- THE PROBLEM
Repeat the following entries verbatim, apart from the pictures.

Images with object cuboids
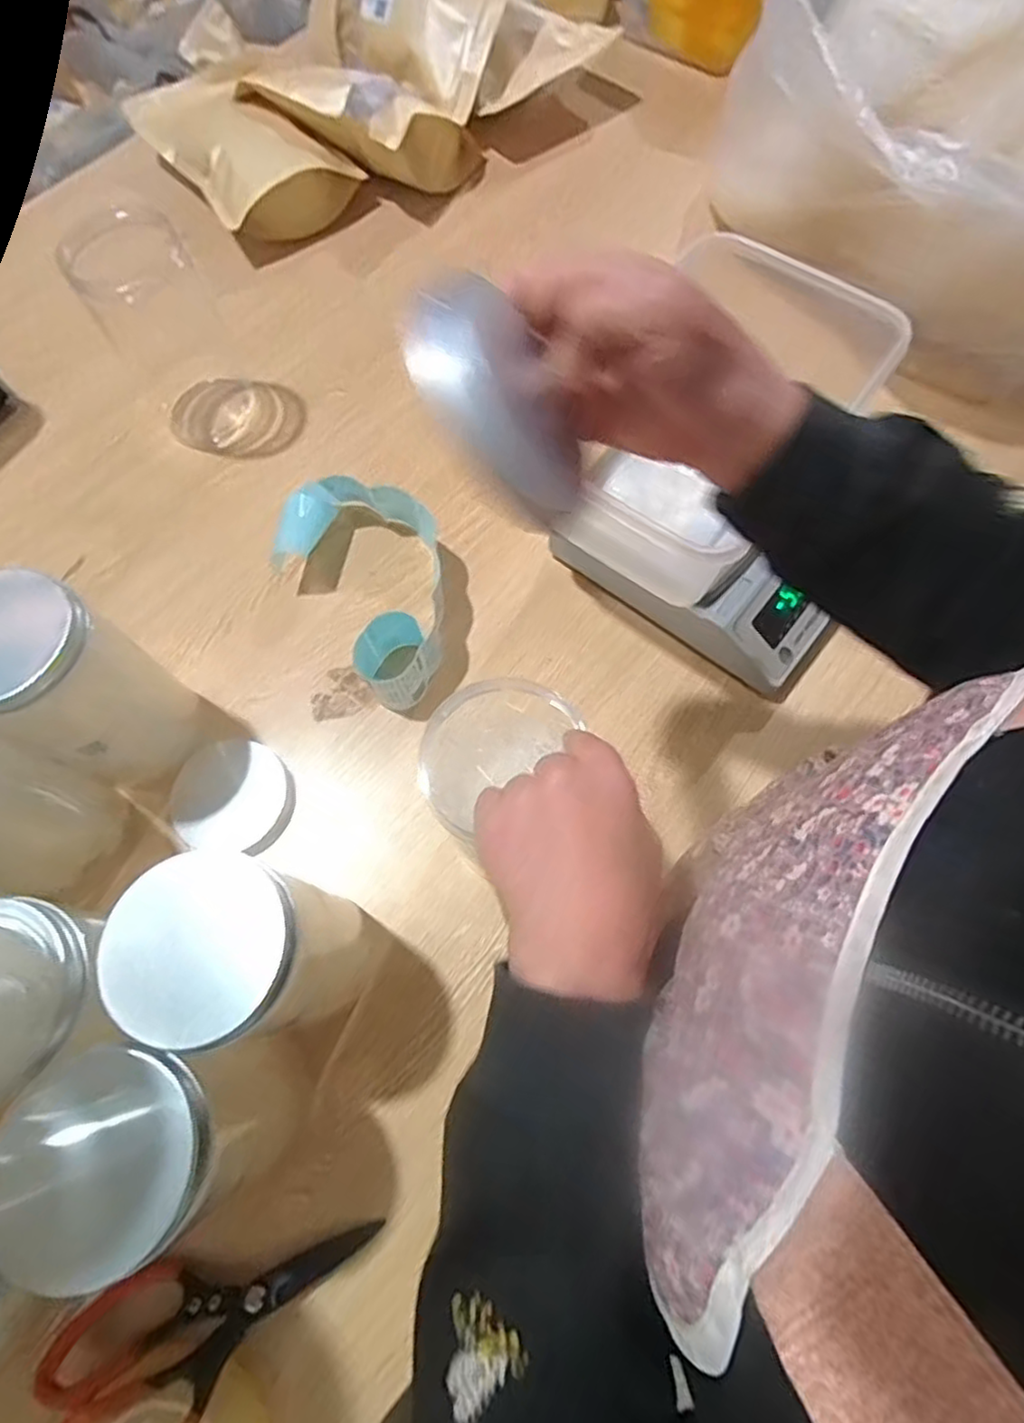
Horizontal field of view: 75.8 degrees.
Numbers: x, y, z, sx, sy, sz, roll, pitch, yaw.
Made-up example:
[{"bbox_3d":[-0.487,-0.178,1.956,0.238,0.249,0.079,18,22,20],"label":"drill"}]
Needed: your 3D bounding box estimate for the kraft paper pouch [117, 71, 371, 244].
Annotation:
[{"bbox_3d":[-0.333,-0.696,0.806,0.170,0.063,0.291,-38,72,-11],"label":"kraft paper pouch"}]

- EXERCISE RESULT
Horizontal field of view: 75.8 degrees.
Numbers: x, y, z, sx, sy, sz, roll, pitch, yaw.
Made-up example:
[{"bbox_3d":[-0.487,-0.178,1.956,0.238,0.249,0.079,18,22,20],"label":"drill"}]
Needed: your 3D bounding box estimate for the kraft paper pouch [117, 71, 371, 244].
Annotation:
[{"bbox_3d":[-0.333,-0.696,0.806,0.170,0.063,0.291,-38,72,-11],"label":"kraft paper pouch"}]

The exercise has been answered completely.